Required work
An identical copy of the listing below is all the answer should contain.

Available records
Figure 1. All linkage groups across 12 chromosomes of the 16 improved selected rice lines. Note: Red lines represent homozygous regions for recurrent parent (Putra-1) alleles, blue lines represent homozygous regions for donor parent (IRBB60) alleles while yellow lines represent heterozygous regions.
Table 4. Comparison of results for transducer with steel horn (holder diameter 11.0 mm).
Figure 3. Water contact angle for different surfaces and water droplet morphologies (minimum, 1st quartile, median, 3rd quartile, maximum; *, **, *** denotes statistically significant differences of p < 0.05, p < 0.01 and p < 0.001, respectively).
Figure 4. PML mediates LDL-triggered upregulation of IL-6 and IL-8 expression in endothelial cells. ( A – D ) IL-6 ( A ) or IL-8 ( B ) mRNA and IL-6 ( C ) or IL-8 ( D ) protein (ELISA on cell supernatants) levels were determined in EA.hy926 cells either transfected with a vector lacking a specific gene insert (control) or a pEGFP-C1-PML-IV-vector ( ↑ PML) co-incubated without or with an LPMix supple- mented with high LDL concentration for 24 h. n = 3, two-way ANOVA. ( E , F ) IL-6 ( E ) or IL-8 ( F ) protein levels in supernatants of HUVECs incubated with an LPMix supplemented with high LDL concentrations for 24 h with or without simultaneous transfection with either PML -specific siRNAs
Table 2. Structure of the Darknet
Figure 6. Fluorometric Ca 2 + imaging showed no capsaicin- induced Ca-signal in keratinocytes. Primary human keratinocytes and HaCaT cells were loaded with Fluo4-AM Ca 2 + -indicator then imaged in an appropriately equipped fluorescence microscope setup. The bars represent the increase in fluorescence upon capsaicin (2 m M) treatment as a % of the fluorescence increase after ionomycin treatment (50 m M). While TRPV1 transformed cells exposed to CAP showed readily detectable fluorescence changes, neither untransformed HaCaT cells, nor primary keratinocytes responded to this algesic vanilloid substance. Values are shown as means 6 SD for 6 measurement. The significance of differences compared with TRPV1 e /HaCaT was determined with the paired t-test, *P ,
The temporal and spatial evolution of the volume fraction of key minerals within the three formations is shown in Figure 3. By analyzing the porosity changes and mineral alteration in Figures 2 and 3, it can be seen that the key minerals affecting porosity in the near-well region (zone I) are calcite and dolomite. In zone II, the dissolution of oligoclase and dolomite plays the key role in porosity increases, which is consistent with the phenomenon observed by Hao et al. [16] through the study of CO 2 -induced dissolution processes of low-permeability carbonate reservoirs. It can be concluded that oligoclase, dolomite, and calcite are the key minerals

Solution to this exercise
Figure 1. All linkage groups across 12 chromosomes of the 16 improved selected rice lines. Note: Red lines represent homozygous regions for recurrent parent (Putra-1) alleles, blue lines represent homozygous regions for donor parent (IRBB60) alleles while yellow lines represent heterozygous regions.
Table 4. Comparison of results for transducer with steel horn (holder diameter 11.0 mm).
Figure 3. Water contact angle for different surfaces and water droplet morphologies (minimum, 1st quartile, median, 3rd quartile, maximum; *, **, *** denotes statistically significant differences of p < 0.05, p < 0.01 and p < 0.001, respectively).
Figure 4. PML mediates LDL-triggered upregulation of IL-6 and IL-8 expression in endothelial cells. ( A – D ) IL-6 ( A ) or IL-8 ( B ) mRNA and IL-6 ( C ) or IL-8 ( D ) protein (ELISA on cell supernatants) levels were determined in EA.hy926 cells either transfected with a vector lacking a specific gene insert (control) or a pEGFP-C1-PML-IV-vector ( ↑ PML) co-incubated without or with an LPMix supple- mented with high LDL concentration for 24 h. n = 3, two-way ANOVA. ( E , F ) IL-6 ( E ) or IL-8 ( F ) protein levels in supernatants of HUVECs incubated with an LPMix supplemented with high LDL concentrations for 24 h with or without simultaneous transfection with either PML -specific siRNAs
Table 2. Structure of the Darknet
Figure 6. Fluorometric Ca 2 + imaging showed no capsaicin- induced Ca-signal in keratinocytes. Primary human keratinocytes and HaCaT cells were loaded with Fluo4-AM Ca 2 + -indicator then imaged in an appropriately equipped fluorescence microscope setup. The bars represent the increase in fluorescence upon capsaicin (2 m M) treatment as a % of the fluorescence increase after ionomycin treatment (50 m M). While TRPV1 transformed cells exposed to CAP showed readily detectable fluorescence changes, neither untransformed HaCaT cells, nor primary keratinocytes responded to this algesic vanilloid substance. Values are shown as means 6 SD for 6 measurement. The significance of differences compared with TRPV1 e /HaCaT was determined with the paired t-test, *P ,
The temporal and spatial evolution of the volume fraction of key minerals within the three formations is shown in Figure 3. By analyzing the porosity changes and mineral alteration in Figures 2 and 3, it can be seen that the key minerals affecting porosity in the near-well region (zone I) are calcite and dolomite. In zone II, the dissolution of oligoclase and dolomite plays the key role in porosity increases, which is consistent with the phenomenon observed by Hao et al. [16] through the study of CO 2 -induced dissolution processes of low-permeability carbonate reservoirs. It can be concluded that oligoclase, dolomite, and calcite are the key minerals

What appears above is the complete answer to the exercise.